El ayusismo y el sanchismo son las facciones de la crispación moderna; porque Gabilondo es un hombre tranquilo y no da juego ni sangre en los combates del kick-boxing, donde todo hijo de vecino que aspire a presidir la Comunidad de Madrid tiene que saltarle los piños en público al adversario. Al este del Edén madrileño y por la Gran Vía, sale el sol cada mañana, por la calle de Alcalá, el Retiro y por muchos ventanucos de la pobre gente, porque todavía queda un lumpen madrileño de personas en busca de su mendrugo de pan haciendo mil malabarismos para llegar a fin de mes. La pobreza no nace con el coronavirus, que en esta falacia basan sus campañas los aspirantes presidenciales, sino que la chabola tan autóctona es la miseria endémica, un estado de cosas y referentes al que nos habíamos acostumbrado. La ruina era para muchos “lo vivo lejano” hasta que con la COVID-19 llegó el genocidio. Lo que ocurre es que la peste china nos ha bunkerizado durante un año (sin que nos hayan quitado las vacaciones, que son sagradas) y habíamos perdido esa nota social de los pobres, a los que nadie les importa un carajo, especialmente a las señoras y los señores que adornan las farolas de Madrid con sus insolentes rictus de improvisadores del parasitismo.

Así que en el tercermundismo emocional y económico se nos pide –una vez más– que votemos al mejor, en libertad y esas cosas tan bonitas y tan iguales cada vez. El coronavirus se ha nacionalizado; aunque se haya originado en Wuhan, sus capacidades internacionalistas hacen que haya unificado la suerte mortal de todo el planeta. El hambre colectivo se queda aquí, por lo tanto, muy aliviado gracias al debate político entre asperezas y dentelladas. Y la clase política, de cualquier signo, recibe balas y votos, como en aquella película de William Keighley, con Humphrey Bogart y Edward G. Robinson. De manera que la concordia transicional se ha tornado en discordia este cuatro de mayo, levantisco y goyesco, con sus fusilamientos y retórica nacional. El españolito sigue enjalbegando sus casucas, con hambre y dolor de muertos, con sus economías expuestas a la intemperie. Ellos van a los debates, reciben su generoso jornal de los bolsillos d todos nosotros, hacen como que se odian y duermen a cuerpo de rey (y de reina). Lo que viene siendo el despotismo y el absolutismo, pasos previos a la barbarie de los pueblos.

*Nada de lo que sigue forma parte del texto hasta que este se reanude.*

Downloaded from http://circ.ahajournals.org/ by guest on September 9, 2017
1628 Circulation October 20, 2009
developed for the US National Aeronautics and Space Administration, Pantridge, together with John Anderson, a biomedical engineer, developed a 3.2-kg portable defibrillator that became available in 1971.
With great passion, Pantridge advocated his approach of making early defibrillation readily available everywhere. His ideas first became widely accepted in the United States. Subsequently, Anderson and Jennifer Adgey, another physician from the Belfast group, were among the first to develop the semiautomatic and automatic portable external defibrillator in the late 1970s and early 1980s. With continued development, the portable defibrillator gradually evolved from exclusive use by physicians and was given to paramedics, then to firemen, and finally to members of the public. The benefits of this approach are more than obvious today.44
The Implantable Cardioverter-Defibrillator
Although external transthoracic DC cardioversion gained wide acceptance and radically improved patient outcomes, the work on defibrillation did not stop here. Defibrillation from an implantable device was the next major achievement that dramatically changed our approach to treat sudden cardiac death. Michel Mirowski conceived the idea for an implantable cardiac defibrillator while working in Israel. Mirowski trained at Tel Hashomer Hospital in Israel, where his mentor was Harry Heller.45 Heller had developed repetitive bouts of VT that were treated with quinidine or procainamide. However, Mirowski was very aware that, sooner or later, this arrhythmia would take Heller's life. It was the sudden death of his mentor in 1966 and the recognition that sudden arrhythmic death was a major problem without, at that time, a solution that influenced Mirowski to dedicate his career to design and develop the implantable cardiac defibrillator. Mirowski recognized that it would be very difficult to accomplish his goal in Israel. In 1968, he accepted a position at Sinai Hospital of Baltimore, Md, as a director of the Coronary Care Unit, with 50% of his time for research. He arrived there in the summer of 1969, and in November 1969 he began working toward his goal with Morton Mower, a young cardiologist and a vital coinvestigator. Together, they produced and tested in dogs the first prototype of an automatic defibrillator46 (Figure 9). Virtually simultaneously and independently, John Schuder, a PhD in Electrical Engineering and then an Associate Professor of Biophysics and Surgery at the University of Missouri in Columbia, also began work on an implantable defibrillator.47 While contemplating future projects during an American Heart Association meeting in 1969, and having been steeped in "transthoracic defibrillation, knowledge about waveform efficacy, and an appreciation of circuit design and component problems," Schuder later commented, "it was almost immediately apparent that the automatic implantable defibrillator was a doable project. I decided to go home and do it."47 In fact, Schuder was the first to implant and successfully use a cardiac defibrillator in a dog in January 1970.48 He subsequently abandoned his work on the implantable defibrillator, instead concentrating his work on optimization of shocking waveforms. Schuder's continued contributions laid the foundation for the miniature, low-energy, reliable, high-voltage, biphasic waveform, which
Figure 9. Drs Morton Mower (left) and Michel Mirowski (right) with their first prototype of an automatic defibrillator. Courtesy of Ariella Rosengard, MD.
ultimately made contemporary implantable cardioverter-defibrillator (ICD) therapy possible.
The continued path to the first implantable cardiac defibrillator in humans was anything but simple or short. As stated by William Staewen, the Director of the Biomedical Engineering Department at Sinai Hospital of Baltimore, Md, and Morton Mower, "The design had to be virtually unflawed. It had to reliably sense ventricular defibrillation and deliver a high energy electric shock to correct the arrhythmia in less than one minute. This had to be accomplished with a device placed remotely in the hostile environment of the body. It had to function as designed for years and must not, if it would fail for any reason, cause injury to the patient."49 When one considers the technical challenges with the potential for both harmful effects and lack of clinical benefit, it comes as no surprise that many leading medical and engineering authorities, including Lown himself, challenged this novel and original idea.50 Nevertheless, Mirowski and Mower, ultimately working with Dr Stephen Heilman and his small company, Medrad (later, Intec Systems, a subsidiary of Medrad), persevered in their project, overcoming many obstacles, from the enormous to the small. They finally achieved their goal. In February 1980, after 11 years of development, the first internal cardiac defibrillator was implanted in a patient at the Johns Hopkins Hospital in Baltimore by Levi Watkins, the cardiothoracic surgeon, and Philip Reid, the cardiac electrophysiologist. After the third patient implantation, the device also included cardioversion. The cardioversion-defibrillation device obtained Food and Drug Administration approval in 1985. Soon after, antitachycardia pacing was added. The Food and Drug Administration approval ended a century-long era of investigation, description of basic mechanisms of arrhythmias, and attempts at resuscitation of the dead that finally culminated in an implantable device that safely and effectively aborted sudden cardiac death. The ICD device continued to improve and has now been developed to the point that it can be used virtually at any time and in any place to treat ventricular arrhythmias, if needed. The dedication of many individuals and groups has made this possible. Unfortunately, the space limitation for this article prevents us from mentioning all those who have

Estas elecciones de Madrid son provisionales y pasajeras, tan volubles como una promesa de amor en primavera; pero don Francisco de Quevedo ya escribió aquello de que lo fugitivo permanece y es perdurable, así que la campaña será permanente, extrema, de mitin y papeleta. El pueblo pasa hambre y el político medra a costa del primero, pues es maestro en el arte oscuro y codicioso del medro social, llenando de confusión la vida nacional y el beso fresco de la esperanza que nunca llega. La asignatura pendiente de nuestro país –por encima de todas las demás– es la de devolver la alegría a las gentes, la de esquivar la punzada de la melancolía, el fracaso humano y político de nuestros representantes, contagiado al pueblo; exorcizar, en definitiva, el desaliento de tanta herrumbre y escombro. El abstencionismo es una tentación demasiado golosa, si no fuera porque tenemos que ir a trabajar ese día y depositar de paso nuestro sobre, convencidos de que el cambio está aún demasiado lejos.

Entre el sobre cargado de munición y la urna madrileña hay una relación perversa, y en los salones político-elegantes le echan la culpa de que haya llegado a manos de sus respectivos destinatarios a un funcionario que anda mirando el whatsapp en el momento del escáner. Seguramente. Pero la inopia de tanto frentismo y guerracivilismo en campaña es un invento de ellos, no nuestro. No de los pobres. Que conste.